Recently, I took part in a conference call which is part of our leaders and managers course for major gifts. It gave me such hope, because the leaders that are taking this course are doing it because they want to learn about major gifts – and even more importantly, they want to lead their non-profits to be supportive of the major gift team.

But sadly, they are in the minority of non-profit leaders.

Unfortunately, when it comes to being supportive of fundraising (and major gifts in particular), Richard and I are not seeing the vision, support, and passion needed in non-profit leaders for the whole thing to succeed.

Leaders… you are NOT leading.

Believe us. Richard, our team and I have been in countless meetings with major gift officers and leaders. When the leader leaves the conference room, the truth starts spilling out. Here is what it sounds like:

“Our executive director will not meet with donors when we ask her to. She makes up all kinds of excuses NOT to meet with them.”

“We’ve been pleading with our CEO to help us by hiring an assistant for our team, but we’re stuck in the office with all this paperwork.”

“Our executive director hates fundraising. She loves the revenue it generates, but she never talks about what our team is doing in the organization at our staff meetings.”

“There is no accountability with program. Our donors are asking to show them impact, and we cannot get it because there’s no pressure or understanding from leadership that it’s important.”

“I don’t know where we are going. I get pressured from my CEO all the time, asking me where the million-dollar gifts are. He doesn’t understand that we need a multi-million-dollar vision to get that kind of gift.”

Now, there are a whole host of reasons non-profit leaders are not actually leading when it comes to fundraising and major gifts in particular. (You can read about that here and here.) But as a leader, I’d like to suggest how you can support your major gift team and inspire your donors at the same time.
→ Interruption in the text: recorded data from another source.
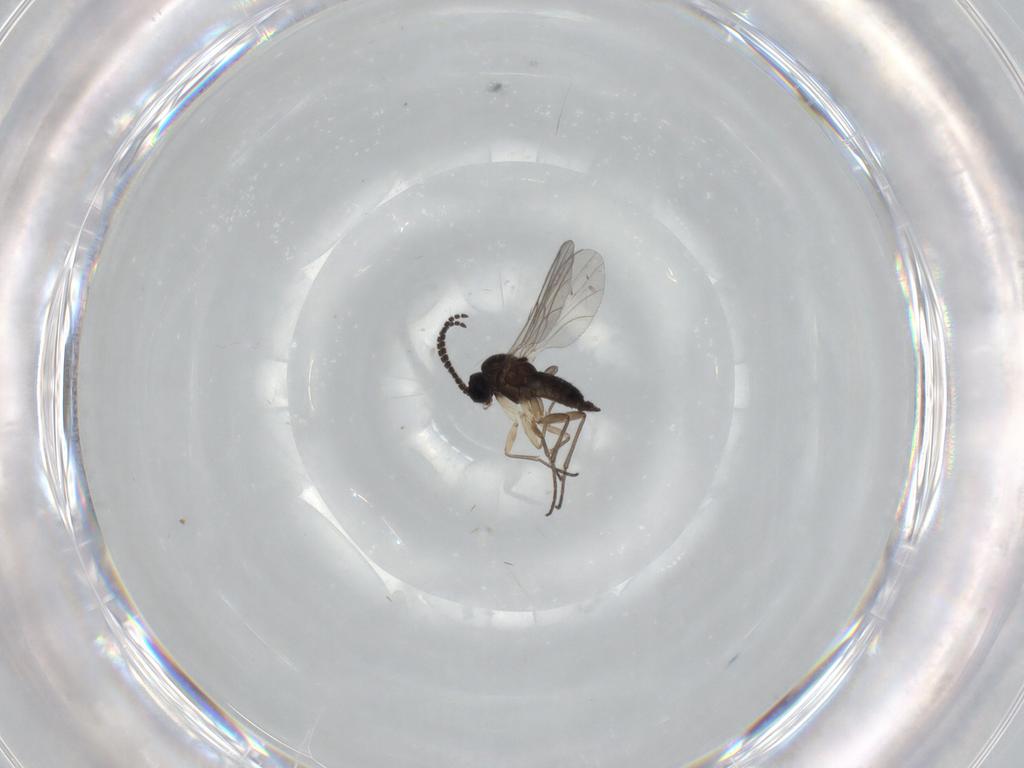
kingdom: Animalia
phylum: Arthropoda
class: Insecta
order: Diptera
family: Sciaridae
  1. Say YES to your major gift officer when you’re asked to meet with donors.
  2. Support and cast a vision for your organization to adopt a culture of philanthropy.
  3. Understand that a good major gift and planned giving program will generate the most NET revenue for your organization (best ROI), and you need to invest in it.
  4. Have the patience to let it grow. It doesn’t happen overnight.
  5. Support your major gift team by providing administrative support, allowing them to work outside the office and reducing their mandatory meetings. Let them be in front of donors.
  6. Demand accountability of your major gift team. Make sure they have individual donor revenue goals that are cash-flowed, and that they have strategic plans. Make sure their manager is meeting with them on a consistent basis to provide focus, strategy, and encouragement.
  7. Communicate your vision to the staff.
  8. Make it policy that program has to report on impact with facts, figures, and stories to support fundraising efforts.
  9. Provide your major gift team an ongoing list of all your projects and programs that make up your budget (including overhead) so they can turn them into dynamic offers to inspire their donors.
  10. Thank, thank and thank your donors again and again by meeting with them, calling them and sending personal notes.
  11. Allow yourself to be “managed up” from your major gift team, to help you manage a small caseload of your top donors.
  12. Provide ongoing training to your major gift staff. Show appreciation for hard work by allowing days off when they work nights and weekends.
  13. Pay great major gift officers well, knowing they are generating the net revenue for your programs. And don’t adhere to an HR policy that forces a good MGO to be a manager if they want higher pay.
  14. Get to a place in your head and heart where you understand that donors are actually part of your mission. They want to give, and asking them to invest in your cause brings them joy. From that place is where you act and make decisions about supporting your team.

If you can embrace these supportive ways to lead your fundraising team, you will see a major difference in how your team performs, acts and increases revenue for your organization. (Tweet it!) If you are NOT yet leading this way, you can start now. Your staff and donors are waiting and relying on you to do it.